В тот день хозяин парижской квартиры в доме на авеню Оливер де Жорес, 90 по радио «поймал» Киев. Диктор буднично объявил, что арию Кончака из оперы Бородина «Князь Игорь» исполняет народный артист СССР Иван Паторжинский. Аккомпанирует ему Галина Паторжинская.
Наверное, никого ария так не потрясла, как хозяина квартиры на авеню Оливер де Жорес: Ивана Паторжинского слушал Федор Паторжинский - брат именитого советского певца. Сколько лет он ничего о нем не слыхал! Оба жили как бы в параллельных мирах, отгороженные друг от друга государственными и идеологическими границами.
«Дорогой Ванечка!» - начинает Федор Сергеевич свое первое письмо в Украину, вложив в, казалось бы, обычное обращение и пробужденную нежность, и щемящую память. Конверт с надписью: «СССР, Киев, народному артисту СССР Ивану Сергеевичу Паторжинскому» международная авиапочта быстро перебросит над несколькими странами Европы, письмо попадет точно по назначению, несмотря на неполный адрес и вызовет в Киеве потрясение. Во всех анкетах Иван Сергеевич писал, что родственников за границей не имеет, и не лукавил, считал, что брата в живых нет. В «Истории городов и сел Украинской ССР», в томе, посвященном Запорожской области, упоминается древнее село Петрово Хлестуново Волнянского района и то, что здесь появился на свет выдающийся оперный певец Иван Паторжинский. О Федоре, разумеется, ни слова... А между тем жизнь и деятельность этого человека также достойны того, чтобы о нем знали, им гордились.
Как водилось, дети лиц духовного сана чаще всего становились на их стезю. Не изменили традиции и сыновья отца Сергия - Иван и младший его на пять лет - Федор. Оба в разное время поступили в «бурсу», потом - в духовную семинарию.
Случалось, в Екатеринославе суровый преподаватель латыни завышал оценку Ивану Паторжинскому, оправдывая такую снисходительность тем, что семинарист восхитительно поет в церковном хоре. И у младшего брата голос был от Бога, и тоже - бас...
Семинаристам запрещалось выступать в светских концертах перед публикой. Оба Паторжинских, каждый в отдельности, нарушали это табу. Первый «артист» взял себе псевдоним - Макар, второй - Макаренок. Так каждому доставалась своя слава, никто не путал молодых исполнителей народных песен.
Когда гражданская война докатилась и до южных приднепровских степей, со сменами власти, трибуналами, реквизициями, Федор исчез. Мать не ведала: молиться за здравие или ставить свечку за упокой его души. В одну из ночей, потревоженных далекой артиллерийской канонадой, к порогу дома Паторжинских кто-то сбросил мешок муки. Еще один позже упал во мраке у крыльца хаты тещи Ивана. Обе семьи бедовали в то тяжелое время.
Догадались - мука от Федора. Значит - живой. Больше о себе он ничем не напоминал: пропал для родных бесследно...
Спасаясь от слепой классовой ненависти, многие тогда вынуждены были искать убежище на чужбине. Одним из таких оказался и Федор Сергеевич Паторжинский. Взяли одаренного молодого певца солистом в хор донских казаков, с которым он и выехал за кордон. Как и у большинства унесенных разрушительными ветрами за пределы родной земли, путь Федора Паторжинского в эмиграции был нередко тернистым и пролегал через разные страны. Спасало то, что служил он призванию.
##############################
- **Задание 1**:
Пожалуйста, повторите без изменений записи от самого их начала по строку с «right hip: (175, 282, -7)» включительно.

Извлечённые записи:
##############################
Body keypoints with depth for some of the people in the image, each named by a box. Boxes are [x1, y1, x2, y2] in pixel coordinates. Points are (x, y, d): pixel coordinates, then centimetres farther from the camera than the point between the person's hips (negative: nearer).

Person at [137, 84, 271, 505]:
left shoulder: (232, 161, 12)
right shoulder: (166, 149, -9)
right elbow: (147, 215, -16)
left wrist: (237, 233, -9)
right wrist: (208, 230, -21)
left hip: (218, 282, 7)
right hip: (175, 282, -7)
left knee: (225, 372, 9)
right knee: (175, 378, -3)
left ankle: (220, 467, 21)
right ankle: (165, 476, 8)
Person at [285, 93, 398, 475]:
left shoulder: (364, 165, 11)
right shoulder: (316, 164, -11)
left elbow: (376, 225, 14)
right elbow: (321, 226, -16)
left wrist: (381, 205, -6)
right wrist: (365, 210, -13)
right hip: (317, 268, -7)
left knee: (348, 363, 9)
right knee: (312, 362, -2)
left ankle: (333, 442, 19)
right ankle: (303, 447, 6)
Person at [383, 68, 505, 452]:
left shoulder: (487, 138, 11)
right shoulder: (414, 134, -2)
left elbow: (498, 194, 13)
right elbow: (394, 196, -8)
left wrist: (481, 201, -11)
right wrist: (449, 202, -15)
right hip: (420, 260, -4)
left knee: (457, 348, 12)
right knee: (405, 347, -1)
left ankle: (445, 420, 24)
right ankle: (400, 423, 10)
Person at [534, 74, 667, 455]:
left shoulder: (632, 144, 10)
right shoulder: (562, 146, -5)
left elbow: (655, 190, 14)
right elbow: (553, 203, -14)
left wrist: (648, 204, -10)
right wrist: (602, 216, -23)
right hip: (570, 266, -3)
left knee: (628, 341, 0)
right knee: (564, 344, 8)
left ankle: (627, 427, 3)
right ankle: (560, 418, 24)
##############################
- **Задание 2**:
С каким хором Федор Паторжинский выехал за границу, согласно очерку о братьях Паторжинских?

- **Разбор решения 1**:
Body keypoints with depth for some of the people in the image, each named by a box. Boxes are [x1, y1, x2, y2] in pixel coordinates. Points are (x, y, d): pixel coordinates, then centimetres farther from the camera than the point between the person's hips (negative: nearer).

Person at [137, 84, 271, 505]:
left shoulder: (232, 161, 12)
right shoulder: (166, 149, -9)
right elbow: (147, 215, -16)
left wrist: (237, 233, -9)
right wrist: (208, 230, -21)
left hip: (218, 282, 7)
right hip: (175, 282, -7)

- **Разбор решения 2**:
С хором донских казаков, куда его взяли солистом.